What is dark tourism?

Dark tourism, or thanatourism, is a form of tourism in which people look for ‘dark’ destinations. This is a rather broad concept, but in most cases it concerns places with a connection to tragic events. This could, for example, be a museum about the Second World War, but also a memorial place for those who died there. Furthermore, museums about dictators such as Hitler and Stalin can also be considered dark tourism, but for the really curious it goes much further. For example, you can also visit various concentration camps or even travel through abandoned war zones in the Middle East (in some cases not without risk). Visiting these types of areas in person can be a very interesting and educational experience, although not for everyone. For people who prefer to observe from a distance, Netflix made a TV series on this subject in early 2018. In the series ‘Dark Tourist’, journalist David Farrier visits various dark destinations and explains his personal experiences. Several books have also been written on the subject, such as the book ‘The Dark Tourist’ by Dom Joly, in which he looks for places that the average tourist would ignore.

Discussion around dark tourism

Most people have no problem visiting museums. However, when it comes to the more ‘extreme’ dark tourism destinations, there is quite a bit of debate. Opponents of this think it is disrespectful to use places where tragic things have happened (e.g. mass graves, war zones, etc.) as ‘tourist attractions’ and to make money from them.
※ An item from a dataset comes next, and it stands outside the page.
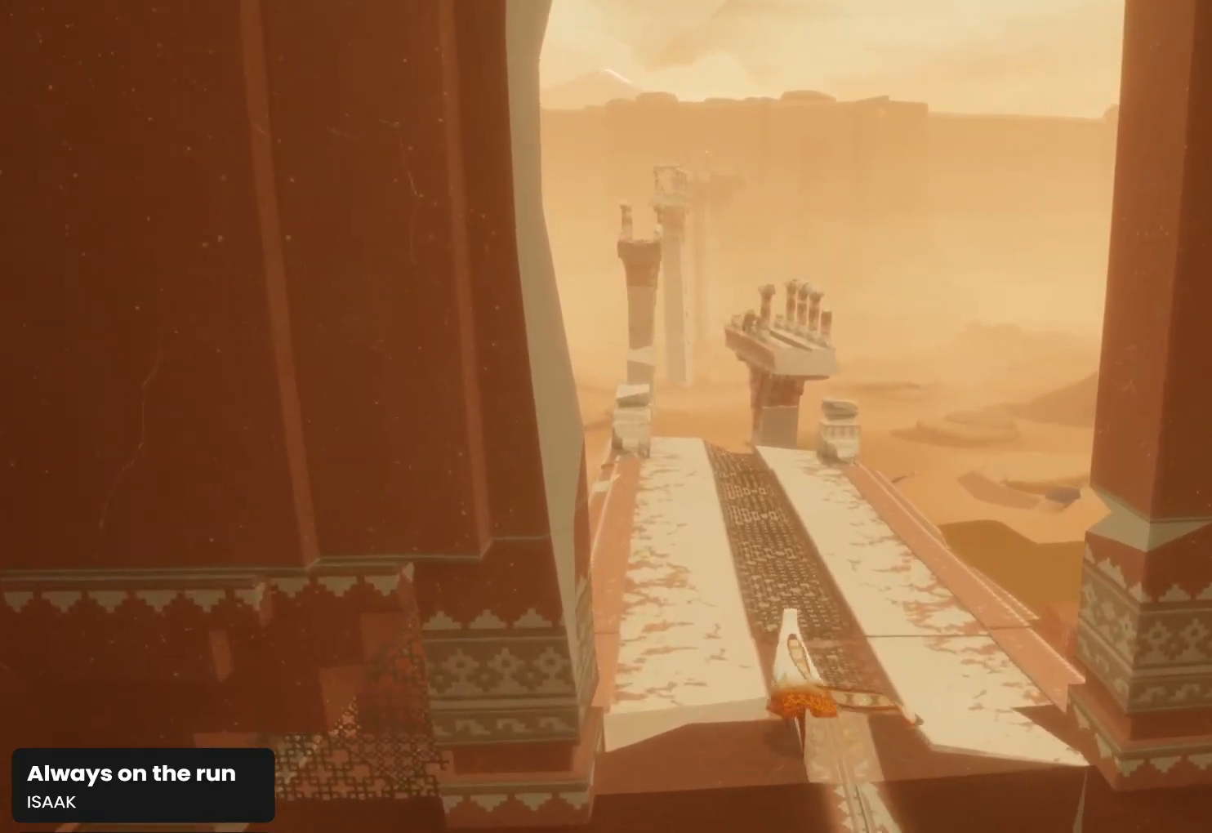
{"buttons": [], "left_stick": "center", "right_stick": "center", "events": [[67, "right_stick", "down"], [133, "left_stick", "center"], [133, "right_stick", "down-left"], [333, "right_stick", "center"]]}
In addition, tourists are often polluting and can cause irreparable damage to the environment.
Proponents argue that dark tourism is important so that the world does not forget what happened in the past, and that the money earned is desperately needed for the maintenance of these places. Furthermore, not all tourists are disrespectful, and people who are genuinely interested should not be unfairly excluded from such an educational experience. Dark tourism can also be a good boost for local economies. But because situations vary enormously from country to country, it is impossible to call dark tourism as a whole ‘good’ or ‘bad’.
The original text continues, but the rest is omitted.